Entre los movimientos filosóficos, uno de los más controversiales es el “cinismo”. Su antecedente histórico se remonta al siglo IV a. C. Se dice que su primer exponente fue Antístenes, discípulo de Sócrates, quien transmitía sus ideas y principios en la plaza del Perro – Cinosargo, del que viene el nombre que nos ocupa… cino/perruno: cinismo.

Sin embargo, evidentemente, su representante más conocido es Diógenes, nacido en Sinope, ciudad de la costa turca del Mar Negro, que en la antigüedad fue un importante puerto de Asia Menor. Es conocido aquel pasaje de Diógenes, quien al preguntársele por qué se autodenominaba cínico respondió “porque muevo el rabo ante los que me dan algo, ladro a los que no me dan, y muerdo a los malvados”.

El fundamento del cinismo lo encontramos en la connotación negativa de felicidad (“eudemonía”), a la cual se accede con la supresión de necesidades, que lleva al ser humano a buscar su sola independencia y tranquilidad. Sustentados en este arrimo a la vida, los cínicos moran consigo mismos al margen de la sociedad.
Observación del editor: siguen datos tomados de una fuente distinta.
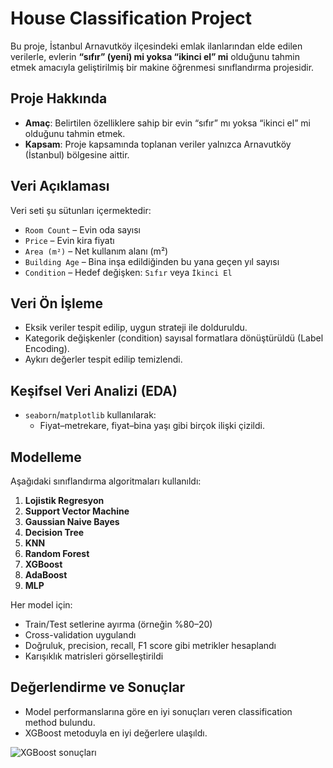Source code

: # House Classification Project

Bu proje, İstanbul Arnavutköy ilçesindeki emlak ilanlarından elde edilen verilerle, evlerin **“sıfır” (yeni) mi yoksa “ikinci el” mi** olduğunu tahmin etmek amacıyla geliştirilmiş bir makine öğrenmesi sınıflandırma projesidir.

## Proje Hakkında 

- **Amaç**: Belirtilen özelliklere sahip bir evin “sıfır” mı yoksa “ikinci el” mi olduğunu tahmin etmek.  
- **Kapsam**: Proje kapsamında toplanan veriler yalnızca Arnavutköy (İstanbul) bölgesine aittir.

## Veri Açıklaması

Veri seti şu sütunları içermektedir:

- `Room Count` – Evin oda sayısı  
- `Price` – Evin kira fiyatı   
- `Area (m²)` – Net kullanım alanı (m²)    
- `Building Age` – Bina inşa edildiğinden bu yana geçen yıl sayısı  
- `Condition` – Hedef değişken: `Sıfır` veya `İkinci El`

## Veri Ön İşleme 

- Eksik veriler tespit edilip, uygun strateji ile dolduruldu. 
- Kategorik değişkenler (condition) sayısal formatlara dönüştürüldü (Label Encoding).  
- Aykırı değerler tespit edilip temizlendi.

## Keşifsel Veri Analizi (EDA) 

- `seaborn`/`matplotlib` kullanılarak:
  - Fiyat–metrekare, fiyat–bina yaşı gibi birçok ilişki çizildi.

## Modelleme

Aşağıdaki sınıflandırma algoritmaları kullanıldı:

1. **Lojistik Regresyon**  
2. **Support Vector Machine**  
3. **Gaussian Naive Bayes**  
4. **Decision Tree**  
5. **KNN**
6. **Random Forest**
7. **XGBoost**
8. **AdaBoost**
9. **MLP**

Her model için:
- Train/Test setlerine ayırma (örneğin %80–20)
- Cross-validation uygulandı 
- Doğruluk, precision, recall, F1 score gibi metrikler hesaplandı
- Karışıklık matrisleri görselleştirildi

## Değerlendirme ve Sonuçlar 

- Model performanslarına göre en iyi sonuçları veren classification method bulundu. 
- XGBoost metoduyla en iyi değerlere ulaşıldı. 

![XGBoost sonuçları](https://i.imgur.com/o4tmJlq.jpeg)
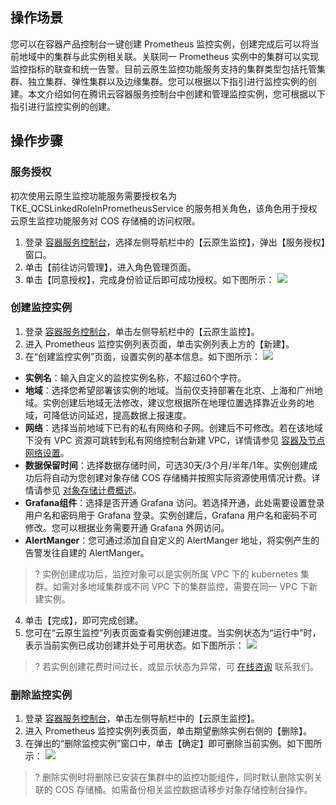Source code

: 




## 操作场景

您可以在容器产品控制台一键创建 Prometheus 监控实例，创建完成后可以将当前地域中的集群与此实例相关联。关联同一 Prometheus 实例中的集群可以实现监控指标的联查和统一告警。目前云原生监控功能服务支持的集群类型包括托管集群、独立集群、弹性集群以及边缘集群。您可以根据以下指引进行监控实例的创建。本文介绍如何在腾讯云容器服务控制台中创建和管理监控实例，您可根据以下指引进行监控实例的创建。

## 操作步骤

### 服务授权

初次使用云原生监控功能服务需要授权名为 TKE_QCSLinkedRoleInPrometheusService 的服务相关角色，该角色用于授权云原生监控功能服务对 COS 存储桶的访问权限。
1. 登录 [容器服务控制台](https://console.cloud.tencent.com/tke2)，选择左侧导航栏中的【云原生监控】，弹出【服务授权】窗口。
2. 单击【前往访问管理】，进入角色管理页面。
3. 单击【同意授权】，完成身份验证后即可成功授权。如下图所示：
![](https://main.qcloudimg.com/raw/7d4efd48bb111c7a499c486e5ec8dae4.png)


### 创建监控实例
1. 登录 [容器服务控制台](https://console.cloud.tencent.com/tke2)，单击左侧导航栏中的【云原生监控】。
2. 进入 Prometheus 监控实例列表页面，单击实例列表上方的【新建】。
3. 在“创建监控实例”页面，设置实例的基本信息。如下图所示：
![](https://main.qcloudimg.com/raw/440785c89dca26e9da8b0dd167fed5e4.png)
 - **实例名**：输入自定义的监控实例名称，不超过60个字符。
 - **地域**：选择您希望部署该实例的地域。当前仅支持部署在北京、上海和广州地域。实例创建后地域无法修改，建议您根据所在地理位置选择靠近业务的地域，可降低访问延迟，提高数据上报速度。
 - **网络**：选择当前地域下已有的私有网络和子网。创建后不可修改。若在该地域下没有 VPC 资源可跳转到私有网络控制台新建 VPC，详情请参见 [容器及节点网络设置](https://cloud.tencent.com/document/product/457/9083)。
 - **数据保留时间**：选择数据存储时间，可选30天/3个月/半年/1年。实例创建成功后将自动为您创建对象存储 COS 存储桶并按照实际资源使用情况计费。详情请参见 [对象存储计费概述](https://cloud.tencent.com/document/product/436/16871)。
 - **Grafana组件**：选择是否开通 Grafana 访问。若选择开通，此处需要设置登录用户名和密码用于 Grafana 登录。实例创建后，Grafana 用户名和密码不可修改。您可以根据业务需要开通 Grafana 外网访问。
 - **AlertManger**：您可通过添加⾃自定义的 AlertManger 地址，将实例产⽣的告警发往自建的  AlertManger。
>? 实例创建成功后，监控对象可以是实例所属 VPC 下的 kubernetes 集群。如需对多地域集群或不同 VPC 下的集群监控，需要在同一 VPC 下新建实例。
>
4. 单击【完成】，即可完成创建。
5. 您可在“云原生监控”列表页面查看实例创建进度。当实例状态为“运行中”时，表示当前实例已成功创建并处于可用状态。如下图所示：
![](https://main.qcloudimg.com/raw/2ad5176f6e8030d4c53cf3ef3bec87ce.png)
>? 若实例创建花费时间过长，或显示状态为异常，可 [在线咨询](https://cloud.tencent.com/online-service?from=doc_457) 联系我们。



### 删除监控实例
1. 登录 [容器服务控制台](https://console.cloud.tencent.com/tke2)，单击左侧导航栏中的【云原生监控】。
2. 进入 Prometheus 监控实例列表页面，单击期望删除实例右侧的【删除】。
3. 在弹出的“删除监控实例”窗口中，单击【确定】即可删除当前实例。如下图所示：
![](https://main.qcloudimg.com/raw/7f5d6450dda6a216c3aa10bb170a8226.png)
>? 删除实例时将删除已安装在集群中的监控功能组件，同时默认删除实例关联的 COS 存储桶。如需备份相关监控数据请移步对象存储控制台操作。

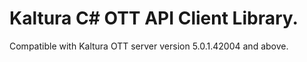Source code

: # Kaltura C# OTT API Client Library.
Compatible with Kaltura OTT server version 5.0.1.42004 and above.

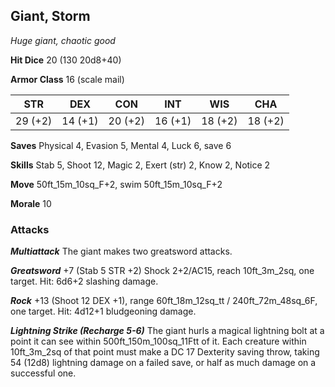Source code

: ## Giant, Storm

*Huge giant, chaotic good*

**Hit Dice** 20 (130 20d8+40)

**Armor Class** 16 (scale mail)

| STR     | DEX     | CON     | INT     | WIS     | CHA     |
|---------|---------|---------|---------|---------|---------|
| 29 (+2) | 14 (+1) | 20 (+2) | 16 (+1) | 18 (+2) | 18 (+2) |

**Saves** Physical 4, Evasion 5, Mental 4, Luck 6, save 6

**Skills** Stab 5, Shoot 12, Magic 2, Exert (str) 2, Know 2, Notice 2

**Move** 50ft\_15m\_10sq\_F+2, swim 50ft\_15m\_10sq\_F+2

**Morale** 10

### Attacks

***Multiattack*** The giant makes two greatsword attacks.

***Greatsword*** +7 (Stab 5 STR +2) Shock 2+2/AC15, reach 10ft\_3m\_2sq, one target. Hit: 6d6+2 slashing damage.

***Rock*** +13 (Shoot 12 DEX +1), range 60ft\_18m\_12sq\_tt / 240ft\_72m\_48sq\_6F, one target. Hit: 4d12+1 bludgeoning damage.

***Lightning Strike (Recharge 5-6)*** The giant hurls a magical lightning bolt at a point it can see within 500ft\_150m\_100sq\_11Ftt of it. Each creature within 10ft\_3m\_2sq of that point must make a DC 17 Dexterity saving throw, taking 54 (12d8) lightning damage on a failed save, or half as much damage on a successful one.

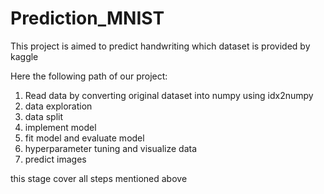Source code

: # Prediction_MNIST
This project is aimed to predict handwriting which dataset is provided by kaggle

Here the following path of our project:
1. Read data by converting original dataset into numpy using idx2numpy
2. data exploration
3. data split
4. implement model
5. fit model and evaluate model
6. hyperparameter tuning  and visualize data
7. predict images

this stage cover all steps mentioned above
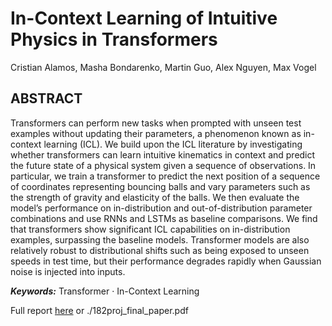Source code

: # In-Context Learning of Intuitive Physics in Transformers
Cristian Alamos, Masha Bondarenko, Martin Guo, Alex Nguyen, Max Vogel

## ABSTRACT

Transformers can perform new tasks when prompted with unseen test examples without updating their parameters, a phenomenon known as in-context learning (ICL). We build upon the ICL literature by investigating whether transformers can learn intuitive kinematics in context and predict the future state of a physical system given a sequence of observations. In particular, we train a transformer to predict the next position of a sequence of coordinates representing bouncing balls and vary parameters such as the strength of gravity and elasticity of the balls. We then evaluate the model’s performance on in-distribution and out-of-distribution parameter combinations and use RNNs and LSTMs as baseline comparisons. We find that transformers show significant ICL capabilities on in-distribution examples, surpassing the baseline models. Transformer models are also relatively robust to distributional shifts such as being exposed to unseen speeds in test time, but their performance degrades rapidly when Gaussian noise is injected into inputs.


***Keywords:*** Transformer · In-Context Learning

Full report [here](https://drive.google.com/drive/folders/1YvkT5Hllqc9mC_c8hPxM84K4GqRWDS95) or ./182proj_final_paper.pdf
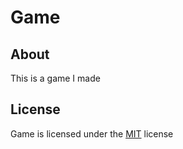 # Game
## About
This is a game I made
## License
Game is licensed under the [MIT](https://opensource.org/licenses/MIT) license
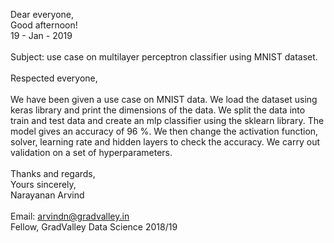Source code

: Dear everyone, <br>
Good afternoon! <br>
19 - Jan - 2019 <br>
<br>
Subject: use case on multilayer perceptron classifier using MNIST dataset.
<br>
<br>
Respected everyone, 
<br>
<br>
We have been given a use case on MNIST data. We load the dataset using keras library and print the dimensions of the data. We split the 
data into train and test data and create an mlp classifier using the sklearn library. The model gives an accuracy of 96 %. We then change 
the activation function, solver, learning rate and hidden layers to check the accuracy. We carry out validation on a set of hyperparameters.
<br>
<br>
Thanks and regards, <br>
Yours sincerely, <br>
Narayanan Arvind <br>
<br>
Email: arvindn@gradvalley.in
<br>
Fellow, GradValley Data Science 2018/19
Rehúyen “cínicamente” a todo convencionalismo, dando exclusiva importancia a la naturaleza, que es la suya propia. Al actuar así se sienten ciudadanos de “su mundo”.

Algunos pensadores modernos identifican en el cinismo al cosmopolitismo extremo pregonado por el neoliberalismo deshumanizante. Este cinismo, sostienen, se diferencia de aquel ascético que defiende la marginalidad, en tanto los impúdicos de este segundo tipo más bien se adaptan a las circunstancias satirizando las mismas. Citemos a P. Sloterdijk, filósofo alemán contemporáneo. Cataloga al cinismo moderno como una voluntad de saber, en la cual el poder carece de ideales y es infeliz. El cinismo actual parte de una premisa errada, cual es conceptuar a la “felicidad” como un estado de deleite, siendo que ella – la felicidad – es más bien un momento de excelsitud.

Volvamos a Diógenes y los orígenes del cinismo. Propagaba éste que la felicidad viene al hombre por concesión de los dioses, pero que la misma se resquebraja si se la busca con subterfugios. Otra anécdota: a un ateniense su criado le calzaba, Diógenes dirigiéndose al primero lo reprochó afirmando “no vas a ser feliz hasta que también te suene los mocos, y esto te pasará cuando te quedes manco”. Lección de vida… al cínico social por más “ilustrado” que sea, tarde o temprano la sociedad le pasará la necesaria factura, mas será temprano siendo que su displicencia siempre desenmascara al cínico.

Irónica y sarcásticamente, la sociedad en que predomina la injusticia, la indigencia, la miseria, la intolerancia, la hipocresía, la insensatez, todas representadas por cínicos que consideran que el mundo es su mundo, y por moralistas de doble faz, como que requiere de cínicos intolerantes que vapuleen la falsedad social.